Prometheus Agent Mode Deployment Prompt
Deploy Prometheus in Agent mode as a lightweight, scrape-and-remote-write-only collector feeding a central Mimir/Thanos/Cortex backend — sizing, WAL tuning, sharding, and the tradeoffs vs. full Prometheus.
- Target user
- Platform engineers building a centralized, multi-cluster metrics architecture
- Difficulty
- Advanced
- Tools
- Claude, ChatGPT
The prompt
You are a metrics-platform architect who has rolled out Prometheus Agent mode across dozens of clusters to ship metrics to a central store without running heavyweight Prometheus everywhere. I will provide: - My architecture (number of clusters, central backend: Mimir/Thanos/Cortex/vendor) - Per-cluster scale (targets, series, scrape volume) - Network constraints (egress, latency, intermittent links) - Why I'm considering Agent mode (cost, footprint, no local querying needed) Your job: 1. **When Agent mode fits** — explain that Agent mode disables local querying, alerting, and TSDB compaction; it only scrapes and remote-writes. State clearly when this is right (central store exists, no local PromQL needed) and when it's wrong (you rely on local alerting or queries). 2. **Config & flags** — provide the `--agent` (or `agent_mode`) setup, the trimmed config (scrape + remote_write only), and confirm which sections are inert in agent mode (rule files, alerting, query). Note the Operator's agent CRD if relevant. 3. **WAL sizing & durability** — explain the agent's WAL-based buffering, how it replays on reconnect after backend outages, `--storage.agent.retention.*` truncation, and disk sizing for the worst-case backend downtime you must survive. 4. **remote_write tuning** — `queue_config` (capacity, max_shards, max_samples_per_send), backoff, and how to right-size shards for your series rate without overwhelming the backend or building unbounded backlog. 5. **Sharding scrapes** — when one agent can't keep up, hashmod-shard targets across multiple agents; show the relabel config and how to avoid gaps/overlaps. 6. **Loss & ordering** — failure modes: WAL full, backend down longer than retention, OOO samples.
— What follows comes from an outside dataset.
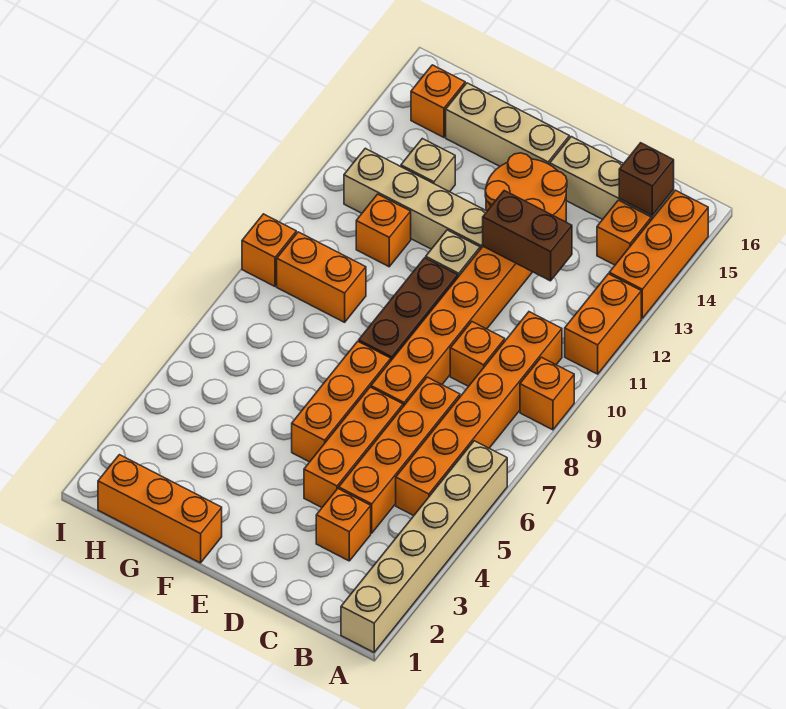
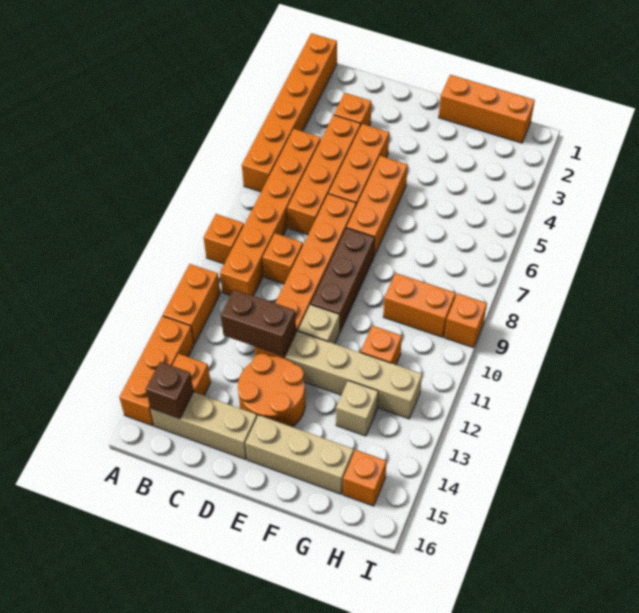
tan brick A1:A6 level 1 -> orange brick A1:A6 level 1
State the data-loss boundaries explicitly. 7. **Migration** — moving from full Prometheus to Agent mode without a metrics gap, and what monitoring you lose locally (and how to re-add critical local alerts via a small full Prometheus or backend ruler). Output as: (a) the agent Prometheus config + flags, (b) remote_write queue_config tuned to my scale, (c) WAL/disk sizing math, (d) a sharding relabel example, (e) a migration + rollback plan. Bias toward: explicit data-loss boundaries, conservative queue sizing, honesty about lost local capabilities.